Nairobi — The World Bank has warned that Kenya is one of the developing countries whose already impoverished sections of the population are likely to sink deeper into poverty.
Chief Economist of the World Bank's Human Development Network, Shanta Devarajan, said Kenya like other developing countries must pursue improved pro-poor policies by ensuring poor people access basic services, in quantity and quality.
He said governments had often miserably failed to deliver key services to the poor hence frustrating their realisation of a set of development targets known as the Millennium Development Goals (MDGs). These goals call for halving of the global incidence of poverty and broad improvement in human development by 2015.
He referred to personal accounts from poor people in Kenya, which had complained of poor quality delivery, particularly of police and electricity services. Devarajan quoted a section of the people who had complained that in the country you could no longer carry much money because there were too many policemen on the streets.
He said though increased presence of police would have otherwise meant additional security the complaint was a clear demonstration of lack of quality policing.
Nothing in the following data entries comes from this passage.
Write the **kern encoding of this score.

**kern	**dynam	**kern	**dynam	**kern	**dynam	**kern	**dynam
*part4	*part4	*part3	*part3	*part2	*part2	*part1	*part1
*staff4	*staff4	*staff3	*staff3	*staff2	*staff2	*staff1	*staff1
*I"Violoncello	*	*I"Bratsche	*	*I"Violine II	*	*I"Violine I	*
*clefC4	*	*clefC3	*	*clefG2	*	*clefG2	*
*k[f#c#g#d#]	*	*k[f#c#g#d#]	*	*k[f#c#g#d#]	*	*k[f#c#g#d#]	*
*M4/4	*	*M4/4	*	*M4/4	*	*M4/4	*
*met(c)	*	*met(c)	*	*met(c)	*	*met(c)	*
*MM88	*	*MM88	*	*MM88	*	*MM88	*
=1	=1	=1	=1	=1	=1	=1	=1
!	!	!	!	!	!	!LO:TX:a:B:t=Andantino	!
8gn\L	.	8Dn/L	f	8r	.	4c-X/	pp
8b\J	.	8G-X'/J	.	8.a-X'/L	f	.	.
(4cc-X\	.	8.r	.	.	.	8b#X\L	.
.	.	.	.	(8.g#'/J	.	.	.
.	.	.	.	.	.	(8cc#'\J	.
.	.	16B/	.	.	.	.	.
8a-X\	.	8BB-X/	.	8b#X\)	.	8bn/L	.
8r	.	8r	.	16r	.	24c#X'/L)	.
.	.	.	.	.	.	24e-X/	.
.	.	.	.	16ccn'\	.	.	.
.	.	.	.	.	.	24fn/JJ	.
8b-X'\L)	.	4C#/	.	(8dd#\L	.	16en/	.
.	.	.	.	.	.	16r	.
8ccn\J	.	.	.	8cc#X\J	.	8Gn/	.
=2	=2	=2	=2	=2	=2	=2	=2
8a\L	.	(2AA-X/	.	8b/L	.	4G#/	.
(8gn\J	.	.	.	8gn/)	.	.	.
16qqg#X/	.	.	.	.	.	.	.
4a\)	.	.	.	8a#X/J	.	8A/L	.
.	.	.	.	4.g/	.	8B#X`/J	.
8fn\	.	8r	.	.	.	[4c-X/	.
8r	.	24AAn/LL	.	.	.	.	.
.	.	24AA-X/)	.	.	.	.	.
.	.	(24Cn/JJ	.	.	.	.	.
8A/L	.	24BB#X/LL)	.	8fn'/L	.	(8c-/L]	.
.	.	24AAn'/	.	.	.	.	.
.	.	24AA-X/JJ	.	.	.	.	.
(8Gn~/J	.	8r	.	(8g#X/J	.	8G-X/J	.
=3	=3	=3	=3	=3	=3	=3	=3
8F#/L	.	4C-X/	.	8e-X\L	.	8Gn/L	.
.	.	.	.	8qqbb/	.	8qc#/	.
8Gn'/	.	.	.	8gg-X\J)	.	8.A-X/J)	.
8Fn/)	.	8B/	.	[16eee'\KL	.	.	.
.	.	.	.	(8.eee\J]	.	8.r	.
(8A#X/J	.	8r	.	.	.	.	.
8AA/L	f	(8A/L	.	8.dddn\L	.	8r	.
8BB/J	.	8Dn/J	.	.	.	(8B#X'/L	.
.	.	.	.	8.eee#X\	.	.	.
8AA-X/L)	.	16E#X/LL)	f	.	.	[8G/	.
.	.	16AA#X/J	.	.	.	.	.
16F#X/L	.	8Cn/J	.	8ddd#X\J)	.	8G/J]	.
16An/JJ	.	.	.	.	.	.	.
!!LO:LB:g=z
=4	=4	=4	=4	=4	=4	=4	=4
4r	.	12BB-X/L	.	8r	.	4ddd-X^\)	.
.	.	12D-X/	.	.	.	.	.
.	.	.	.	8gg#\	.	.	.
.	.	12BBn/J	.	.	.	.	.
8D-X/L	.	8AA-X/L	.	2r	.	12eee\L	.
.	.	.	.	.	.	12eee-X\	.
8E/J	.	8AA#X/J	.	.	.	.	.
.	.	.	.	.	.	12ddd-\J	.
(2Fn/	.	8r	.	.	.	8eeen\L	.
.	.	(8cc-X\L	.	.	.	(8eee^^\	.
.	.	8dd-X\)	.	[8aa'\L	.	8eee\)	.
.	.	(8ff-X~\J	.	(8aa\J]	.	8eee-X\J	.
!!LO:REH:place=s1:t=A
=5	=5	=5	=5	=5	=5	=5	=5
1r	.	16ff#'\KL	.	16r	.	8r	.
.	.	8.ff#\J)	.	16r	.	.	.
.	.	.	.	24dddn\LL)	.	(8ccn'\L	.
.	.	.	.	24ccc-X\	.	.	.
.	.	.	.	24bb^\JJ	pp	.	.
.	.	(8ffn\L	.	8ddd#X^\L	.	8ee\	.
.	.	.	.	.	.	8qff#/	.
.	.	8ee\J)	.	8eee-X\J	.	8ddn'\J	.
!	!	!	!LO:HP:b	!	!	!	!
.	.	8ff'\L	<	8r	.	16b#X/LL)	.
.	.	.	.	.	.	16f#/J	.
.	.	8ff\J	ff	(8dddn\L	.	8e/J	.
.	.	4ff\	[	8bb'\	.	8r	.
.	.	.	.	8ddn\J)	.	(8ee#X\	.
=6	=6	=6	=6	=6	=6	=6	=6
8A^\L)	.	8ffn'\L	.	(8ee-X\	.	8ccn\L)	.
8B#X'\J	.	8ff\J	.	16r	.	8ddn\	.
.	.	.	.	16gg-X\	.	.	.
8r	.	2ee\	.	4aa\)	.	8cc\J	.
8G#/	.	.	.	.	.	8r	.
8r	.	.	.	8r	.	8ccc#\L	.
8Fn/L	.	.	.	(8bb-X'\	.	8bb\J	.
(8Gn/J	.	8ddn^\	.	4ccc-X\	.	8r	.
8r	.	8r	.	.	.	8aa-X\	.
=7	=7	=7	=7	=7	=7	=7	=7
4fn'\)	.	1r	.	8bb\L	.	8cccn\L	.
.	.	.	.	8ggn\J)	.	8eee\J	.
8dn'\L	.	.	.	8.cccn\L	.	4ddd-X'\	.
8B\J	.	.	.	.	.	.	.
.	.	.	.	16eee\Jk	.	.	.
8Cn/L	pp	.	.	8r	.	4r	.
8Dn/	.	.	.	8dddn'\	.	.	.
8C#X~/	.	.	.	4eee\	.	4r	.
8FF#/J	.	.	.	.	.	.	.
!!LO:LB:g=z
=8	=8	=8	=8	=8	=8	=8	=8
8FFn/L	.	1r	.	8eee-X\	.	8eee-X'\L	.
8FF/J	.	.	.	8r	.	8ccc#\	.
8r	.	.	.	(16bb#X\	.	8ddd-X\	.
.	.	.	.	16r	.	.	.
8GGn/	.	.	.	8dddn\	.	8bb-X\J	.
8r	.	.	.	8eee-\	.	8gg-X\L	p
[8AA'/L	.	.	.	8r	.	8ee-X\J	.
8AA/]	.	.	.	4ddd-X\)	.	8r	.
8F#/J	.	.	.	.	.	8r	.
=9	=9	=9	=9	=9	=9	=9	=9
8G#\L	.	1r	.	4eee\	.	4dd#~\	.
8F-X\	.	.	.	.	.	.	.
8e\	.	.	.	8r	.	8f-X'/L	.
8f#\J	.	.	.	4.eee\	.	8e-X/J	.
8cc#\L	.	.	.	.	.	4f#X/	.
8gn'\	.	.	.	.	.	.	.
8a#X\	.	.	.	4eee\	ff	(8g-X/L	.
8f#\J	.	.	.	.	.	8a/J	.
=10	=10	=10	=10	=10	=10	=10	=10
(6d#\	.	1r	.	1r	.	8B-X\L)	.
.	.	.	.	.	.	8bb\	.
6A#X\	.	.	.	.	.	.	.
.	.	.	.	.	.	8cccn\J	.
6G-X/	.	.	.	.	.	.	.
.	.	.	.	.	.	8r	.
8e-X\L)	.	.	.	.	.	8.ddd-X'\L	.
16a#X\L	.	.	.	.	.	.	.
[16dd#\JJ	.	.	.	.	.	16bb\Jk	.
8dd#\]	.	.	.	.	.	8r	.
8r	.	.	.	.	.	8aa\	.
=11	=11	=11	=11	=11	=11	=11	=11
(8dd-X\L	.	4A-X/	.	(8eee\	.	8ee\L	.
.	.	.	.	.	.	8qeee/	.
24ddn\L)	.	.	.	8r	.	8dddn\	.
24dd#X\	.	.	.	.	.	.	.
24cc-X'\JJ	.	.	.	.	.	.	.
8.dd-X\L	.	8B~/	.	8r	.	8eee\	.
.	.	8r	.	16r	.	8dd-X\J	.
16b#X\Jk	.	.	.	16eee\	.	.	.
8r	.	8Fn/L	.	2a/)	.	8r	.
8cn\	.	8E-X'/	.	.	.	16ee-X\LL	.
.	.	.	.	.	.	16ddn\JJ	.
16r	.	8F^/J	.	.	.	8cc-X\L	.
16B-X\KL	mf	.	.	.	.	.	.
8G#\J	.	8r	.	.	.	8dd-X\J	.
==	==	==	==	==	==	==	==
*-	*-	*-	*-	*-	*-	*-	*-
Devarajan was speaking during the launch of World Bank Development Report 2004: Making Services for Poor People at a Nairobi hotel yesterday. Also present was World Bank Country Director, Makhtar Diop.
The report warns that broad improvements in human welfare will not occur unless poor people receive wider access to affordable, better quality services in health, education, water, sanitation and electricity. "Without such improvement in services, freedom from illness and illiteracy, two of the most important ways poor people can escape poverty will remain elusive to many," it said.
The report comes at a time when rich countries have pledged to increase foreign aid and poor countries have pledged to improve their policies and institutions to try to reach the goals.
The report indicates, however, that there were countries where services do work, showing how governments and citizens could do better to improve the situation of the poor.
According to the bank, the main difference between success and failure in the degree to which the poor were themselves involved in determining the quality and the quantity of the services they receive at any one time.
The report points to several success stories, saying Indonesia used its oil windfall to build new schools and hire more teachers, doubling primary enrolment to 90 per cent in 1986.
The report, however, also warned against large-scale privatisation of essential services, saying it would be wrong to conclude that Government should give up and leave everything to the private sector.
"If individuals are left to their own devices, they will not provide levels of education and health that they collectively want. Not only is this true in theory, but in practice no country has achieved significant improvement in child mortality and primary education without government involvement," the bank said.